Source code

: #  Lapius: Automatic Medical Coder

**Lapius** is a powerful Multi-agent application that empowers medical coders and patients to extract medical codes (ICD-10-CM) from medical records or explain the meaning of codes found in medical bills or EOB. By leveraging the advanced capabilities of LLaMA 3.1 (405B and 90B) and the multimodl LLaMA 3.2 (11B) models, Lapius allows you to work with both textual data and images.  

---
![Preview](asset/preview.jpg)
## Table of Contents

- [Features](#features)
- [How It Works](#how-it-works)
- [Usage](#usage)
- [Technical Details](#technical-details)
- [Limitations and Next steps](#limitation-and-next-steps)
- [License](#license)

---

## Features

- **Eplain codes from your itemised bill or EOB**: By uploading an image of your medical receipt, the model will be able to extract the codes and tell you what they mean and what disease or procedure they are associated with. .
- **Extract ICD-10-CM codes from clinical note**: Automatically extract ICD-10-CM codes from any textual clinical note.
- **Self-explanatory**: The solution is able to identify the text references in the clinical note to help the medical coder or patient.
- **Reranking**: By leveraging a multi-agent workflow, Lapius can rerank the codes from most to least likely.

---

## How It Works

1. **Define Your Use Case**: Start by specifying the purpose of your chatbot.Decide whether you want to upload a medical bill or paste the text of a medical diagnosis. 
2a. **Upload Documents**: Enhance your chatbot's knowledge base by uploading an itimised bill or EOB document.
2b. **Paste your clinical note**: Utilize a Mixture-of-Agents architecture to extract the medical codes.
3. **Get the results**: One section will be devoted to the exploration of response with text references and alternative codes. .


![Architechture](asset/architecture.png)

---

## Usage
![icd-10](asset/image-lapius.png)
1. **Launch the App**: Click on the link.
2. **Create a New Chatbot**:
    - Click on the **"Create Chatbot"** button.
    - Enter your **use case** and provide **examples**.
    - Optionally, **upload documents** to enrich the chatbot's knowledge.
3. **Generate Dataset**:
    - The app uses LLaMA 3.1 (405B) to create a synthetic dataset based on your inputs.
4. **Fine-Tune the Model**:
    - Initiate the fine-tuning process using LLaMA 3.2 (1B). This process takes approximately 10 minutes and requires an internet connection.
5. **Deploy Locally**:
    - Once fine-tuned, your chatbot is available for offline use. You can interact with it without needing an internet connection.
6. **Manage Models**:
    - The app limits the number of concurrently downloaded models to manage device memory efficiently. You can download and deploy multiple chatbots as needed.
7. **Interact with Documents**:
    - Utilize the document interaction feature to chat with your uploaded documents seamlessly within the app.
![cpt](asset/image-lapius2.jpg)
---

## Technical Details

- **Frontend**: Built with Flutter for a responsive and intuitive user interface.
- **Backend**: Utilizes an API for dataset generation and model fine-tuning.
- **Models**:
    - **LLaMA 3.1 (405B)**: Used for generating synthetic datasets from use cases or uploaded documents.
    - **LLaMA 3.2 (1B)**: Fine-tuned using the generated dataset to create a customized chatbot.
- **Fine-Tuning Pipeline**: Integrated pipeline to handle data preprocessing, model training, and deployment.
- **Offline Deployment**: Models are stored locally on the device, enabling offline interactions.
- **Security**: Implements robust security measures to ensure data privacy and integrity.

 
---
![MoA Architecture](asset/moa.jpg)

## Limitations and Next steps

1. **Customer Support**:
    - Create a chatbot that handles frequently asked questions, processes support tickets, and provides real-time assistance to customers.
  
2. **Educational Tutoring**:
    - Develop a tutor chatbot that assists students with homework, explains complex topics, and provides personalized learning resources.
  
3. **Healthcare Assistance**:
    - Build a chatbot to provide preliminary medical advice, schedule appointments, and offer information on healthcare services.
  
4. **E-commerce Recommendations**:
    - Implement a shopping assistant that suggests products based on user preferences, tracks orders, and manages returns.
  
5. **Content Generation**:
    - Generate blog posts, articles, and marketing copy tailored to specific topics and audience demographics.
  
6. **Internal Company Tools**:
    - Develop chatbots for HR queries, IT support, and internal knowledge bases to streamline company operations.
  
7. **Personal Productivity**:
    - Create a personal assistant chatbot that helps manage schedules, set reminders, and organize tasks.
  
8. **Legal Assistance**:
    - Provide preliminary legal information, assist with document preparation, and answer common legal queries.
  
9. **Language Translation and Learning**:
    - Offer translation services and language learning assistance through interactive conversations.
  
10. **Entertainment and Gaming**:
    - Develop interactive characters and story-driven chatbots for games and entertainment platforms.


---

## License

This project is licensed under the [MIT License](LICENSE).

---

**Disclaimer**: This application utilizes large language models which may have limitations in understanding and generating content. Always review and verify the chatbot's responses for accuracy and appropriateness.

▬▬▬

Task directions
The records need to be reproduced in their entirety, word for word.

Answer to the exercise
Source code

: #  Lapius: Automatic Medical Coder

**Lapius** is a powerful Multi-agent application that empowers medical coders and patients to extract medical codes (ICD-10-CM) from medical records or explain the meaning of codes found in medical bills or EOB. By leveraging the advanced capabilities of LLaMA 3.1 (405B and 90B) and the multimodl LLaMA 3.2 (11B) models, Lapius allows you to work with both textual data and images.  

---
![Preview](asset/preview.jpg)
## Table of Contents

- [Features](#features)
- [How It Works](#how-it-works)
- [Usage](#usage)
- [Technical Details](#technical-details)
- [Limitations and Next steps](#limitation-and-next-steps)
- [License](#license)

---

## Features

- **Eplain codes from your itemised bill or EOB**: By uploading an image of your medical receipt, the model will be able to extract the codes and tell you what they mean and what disease or procedure they are associated with. .
- **Extract ICD-10-CM codes from clinical note**: Automatically extract ICD-10-CM codes from any textual clinical note.
- **Self-explanatory**: The solution is able to identify the text references in the clinical note to help the medical coder or patient.
- **Reranking**: By leveraging a multi-agent workflow, Lapius can rerank the codes from most to least likely.

---

## How It Works

1. **Define Your Use Case**: Start by specifying the purpose of your chatbot.Decide whether you want to upload a medical bill or paste the text of a medical diagnosis. 
2a. **Upload Documents**: Enhance your chatbot's knowledge base by uploading an itimised bill or EOB document.
2b. **Paste your clinical note**: Utilize a Mixture-of-Agents architecture to extract the medical codes.
3. **Get the results**: One section will be devoted to the exploration of response with text references and alternative codes. .


![Architechture](asset/architecture.png)

---

## Usage
![icd-10](asset/image-lapius.png)
1. **Launch the App**: Click on the link.
2. **Create a New Chatbot**:
    - Click on the **"Create Chatbot"** button.
    - Enter your **use case** and provide **examples**.
    - Optionally, **upload documents** to enrich the chatbot's knowledge.
3. **Generate Dataset**:
    - The app uses LLaMA 3.1 (405B) to create a synthetic dataset based on your inputs.
4. **Fine-Tune the Model**:
    - Initiate the fine-tuning process using LLaMA 3.2 (1B). This process takes approximately 10 minutes and requires an internet connection.
5. **Deploy Locally**:
    - Once fine-tuned, your chatbot is available for offline use. You can interact with it without needing an internet connection.
6. **Manage Models**:
    - The app limits the number of concurrently downloaded models to manage device memory efficiently. You can download and deploy multiple chatbots as needed.
7. **Interact with Documents**:
    - Utilize the document interaction feature to chat with your uploaded documents seamlessly within the app.
![cpt](asset/image-lapius2.jpg)
---

## Technical Details

- **Frontend**: Built with Flutter for a responsive and intuitive user interface.
- **Backend**: Utilizes an API for dataset generation and model fine-tuning.
- **Models**:
    - **LLaMA 3.1 (405B)**: Used for generating synthetic datasets from use cases or uploaded documents.
    - **LLaMA 3.2 (1B)**: Fine-tuned using the generated dataset to create a customized chatbot.
- **Fine-Tuning Pipeline**: Integrated pipeline to handle data preprocessing, model training, and deployment.
- **Offline Deployment**: Models are stored locally on the device, enabling offline interactions.
- **Security**: Implements robust security measures to ensure data privacy and integrity.

 
---
![MoA Architecture](asset/moa.jpg)

## Limitations and Next steps

1. **Customer Support**:
    - Create a chatbot that handles frequently asked questions, processes support tickets, and provides real-time assistance to customers.
  
2. **Educational Tutoring**:
    - Develop a tutor chatbot that assists students with homework, explains complex topics, and provides personalized learning resources.
  
3. **Healthcare Assistance**:
    - Build a chatbot to provide preliminary medical advice, schedule appointments, and offer information on healthcare services.
  
4. **E-commerce Recommendations**:
    - Implement a shopping assistant that suggests products based on user preferences, tracks orders, and manages returns.
  
5. **Content Generation**:
    - Generate blog posts, articles, and marketing copy tailored to specific topics and audience demographics.
  
6. **Internal Company Tools**:
    - Develop chatbots for HR queries, IT support, and internal knowledge bases to streamline company operations.
  
7. **Personal Productivity**:
    - Create a personal assistant chatbot that helps manage schedules, set reminders, and organize tasks.
  
8. **Legal Assistance**:
    - Provide preliminary legal information, assist with document preparation, and answer common legal queries.
  
9. **Language Translation and Learning**:
    - Offer translation services and language learning assistance through interactive conversations.
  
10. **Entertainment and Gaming**:
    - Develop interactive characters and story-driven chatbots for games and entertainment platforms.


---

## License

This project is licensed under the [MIT License](LICENSE).

---

**Disclaimer**: This application utilizes large language models which may have limitations in understanding and generating content. Always review and verify the chatbot's responses for accuracy and appropriateness.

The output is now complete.